Haywood County has tried foreclosing on properties that owed back taxes, but sometimes nobody would even show up. Those who did would sometimes offer only a pittance. The county therefore tried directly auctioning properties, and that didn’t work, either. Unlike eBay, the county cannot set minimum bids; but leadership has recently learned the state does allow it to decline any bid if it considers it too low. Reporteth the Smoky Mountain News:

“We didn’t want to give property away,” [Commissioner Mark] Swanger said. “If you aren’t going to get anything out of it, you may as well put it on the recreation inventory and let people garden it.” . . .

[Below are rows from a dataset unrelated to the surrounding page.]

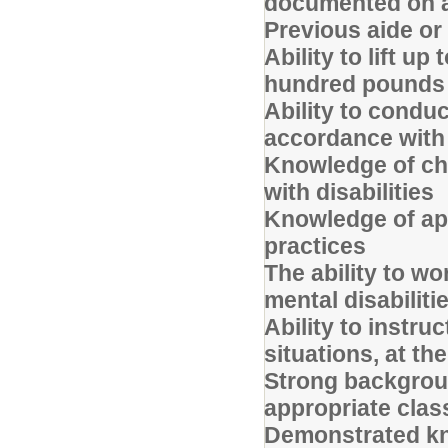
documented on a
Previous aide or
Ability to lift u
hundred pounds
Ability to conduc
accordance with 
Knowledge of chi
with disabilities
Knowledge of ap
practices
The ability to wo
mental disabiliti
Ability to instr
situations, at th
Strong backgrou
appropriate clas
Demonstrated kno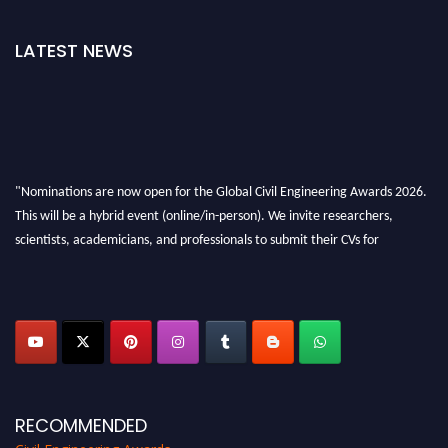
LATEST NEWS
"Nominations are now open for the Global Civil Engineering Awards 2026.
This will be a hybrid event (online/in-person). We invite researchers,
scientists, academicians, and professionals to submit their CVs for
recognition on or before 28th August 2026 and avail the early bird 50%
discount offer. Don’t miss this chance to showcase your work on a global
platform. Apply now at
civilengineeringawards.com
"
RECOMMENDED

The most common case is trailers lived in by people who are so poor and destitute they would become homeless if the county foreclosed on the tin box they live in.

“These people are in poor or in dire conditions,” [Tax Administrator David] Francis said.

Their trailers are in such bad shape, foreclosing would do little good in recouping the back taxes anyway. No one would emerge to buy the trailer at foreclosure, so the county would be stuck owning it.

Unfit to live in, there’s little chance the county could ever auction it off. So the county would eventually have to dismantle it and haul it off, on its own dime. Since the attempt to gain back taxes would only further saddle the county with the burden of getting rid of it, the county just lets them slide.